Старый хан беспокоился за сына. Но Хусаин только смеялся. Он был уверен в своей силе и ловкости. Долгое время все шло хорошо. Но вот однажды... Ускакал Хусаин на охоту — и не вернулся. Нескоро нашли бедного юношу. Лежал Хусаин с растерзанной грудью под большим развесистым деревом. Видно, напал на него из-за дерева дикий вепрь и вонзил ему в сердце острые клыки. В горести и страхе стояли слуги над телом ханского сына. «Что теперь будет? Как сказать хану о страшном несчастье?» Плакали слуги и от горести при виде погибшего юноши, и от страха перед тем, что их ожидает, если принесут они хану страшную весть.
И решили они обратиться за советом к старому мудрому пастуху Али. Долго думал Али, поникнув седой головой. Наконец согласился им помочь. Он принес тонких досок, сухих конских жил и принялся что-то мастерить.
Наутро слуги были разбужены нежной, грустной и жалобной музыкой. Али сидел, поджав ноги, и держал в руках невиданный ими прежде музыкальный инструмент. Тонкие струны были натянуты на нем, а под ними виднелось круглое отверстие. Али перебирал струны старческими пальцами, и инструмент пел в его руках, как живой. «Теперь идемте к хану», — сказал старый пастух.
Вошел пастух Али в палатку хана и заиграл на том музыкальном инструменте, который он смастерил ночью. Застонали, заплакали струны. Словно жалобный шум леса пронесся под шелковым шатром ханской палатки. Резкий свист ветра смешался с воем дикого зверя. Громко вскрикнули струны, словно человеческий голос, молящий о помощи. Хан вскочил с места:
— Ты принес мне весть о гибели Хусаина? Но знаешь, что я обещал вестнику несчастья залить горло горячим свинцом?

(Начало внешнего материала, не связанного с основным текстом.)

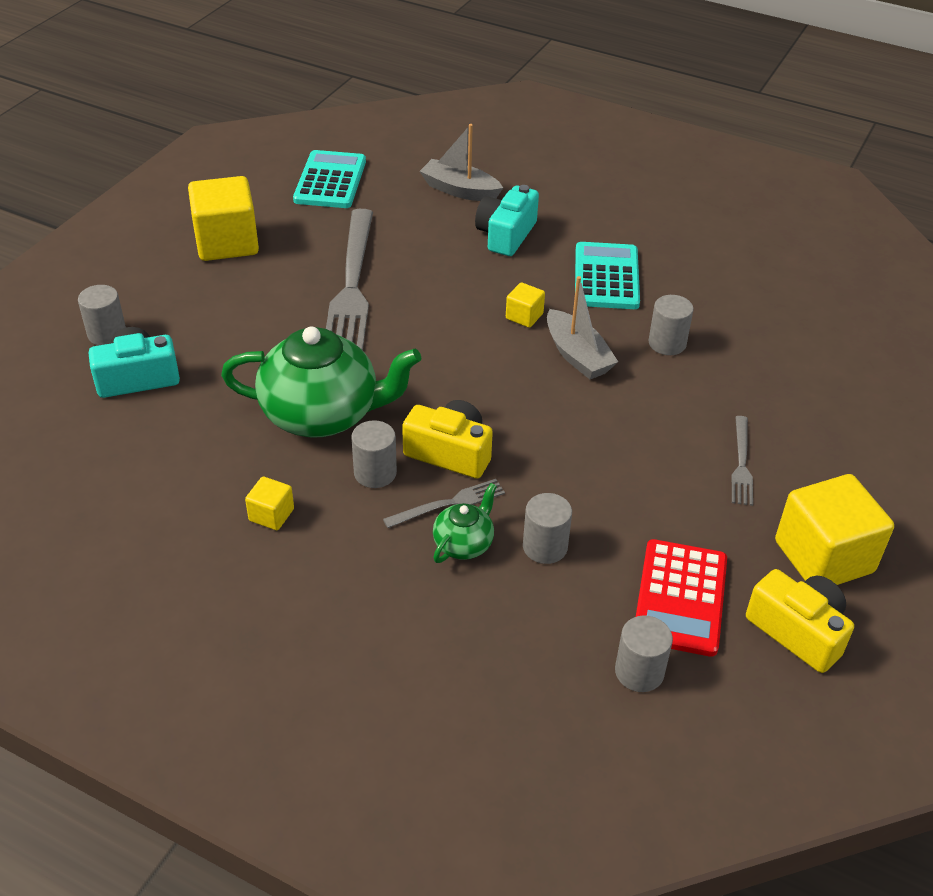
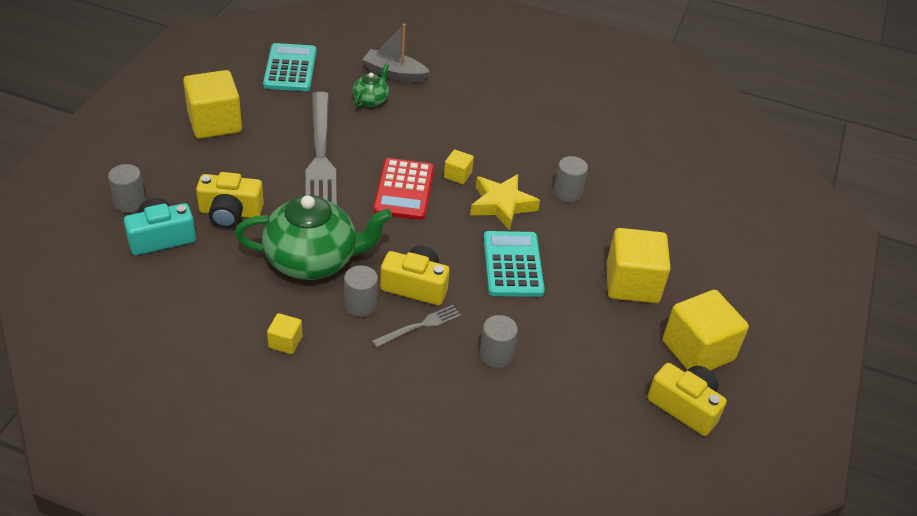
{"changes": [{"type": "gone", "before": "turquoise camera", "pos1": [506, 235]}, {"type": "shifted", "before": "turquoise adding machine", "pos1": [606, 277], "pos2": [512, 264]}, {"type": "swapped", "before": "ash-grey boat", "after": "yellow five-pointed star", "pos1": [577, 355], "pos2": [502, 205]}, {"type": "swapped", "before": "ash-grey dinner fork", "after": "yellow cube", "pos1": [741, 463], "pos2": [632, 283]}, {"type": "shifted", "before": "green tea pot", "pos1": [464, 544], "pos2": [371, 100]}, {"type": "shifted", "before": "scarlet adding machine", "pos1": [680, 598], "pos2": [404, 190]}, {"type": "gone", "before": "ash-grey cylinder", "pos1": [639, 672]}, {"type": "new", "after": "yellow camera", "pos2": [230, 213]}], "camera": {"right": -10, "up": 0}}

— Хан, — спокойно отвечал старый пастух, — я не произнес ни одного слова. Если ты гневаешься, то накажи этот инструмент, который я смастерил и назвал домброй.
И хан, обезумевший от горя и ярости, приказал плеснуть горячим свинцом в круглое отверстие домбры.
Так старый Али своей находчивостью и мастерством спас жизнь десятку ханских слуг. А у жителей степей появился с тех пор новый музыкальный инструмент.
Колокол Вы когда-нибудь были в столице Китая — прекрасном городе Пекине? Были? Ну, значит, вы видели громадный колокол, что стоит на окраине города, и, конечно, любовались блеском его металла.
Напрасно искать в старинных книгах и древних рукописях имя мастера, отлившего этот колокол. Не узнать из книг и того, почему звуки огромного колокола, прозрачные и нежные, как перелив горного ручейка, становятся вдруг грозными и величественными.
В книгах об этом не рассказано, но старые люди знают, кто и когда отлил чудесный колокол и почему его голос то тих и нежен, то гулок и грозен. Слушайте же!
Много веков тому назад китайский император приказал построить новый город.
— Я назову его Пекин, — сказал император, — и пусть он будет самым большим и самым прекрасным городом на Земле.
Но все получилось не так, как сказал повелитель. Дважды враги разрушали его. Чужеземцы, как злая саранча, налетали на китайскую землю. Они угоняли мужчин в рабство, а города превращали в пепел.
Тогда император отправился далеко в горы, где многие годы жил в одиночестве мудрый отшельник. Император вошел в пещеру мудреца и смиренно сказал:
— Ты стар и мудр. Скажи, что делать мне, чтобы построить столицу китайского государства — Пекин? Как уберечь мне ее от набегов жестоких врагов? Ответил мудрец:
— Пусть лучший мастер Китая отольет самый большой на Земле колокол. Звон его должен достигать границ твоего государства на юге и севере, на востоке и западе.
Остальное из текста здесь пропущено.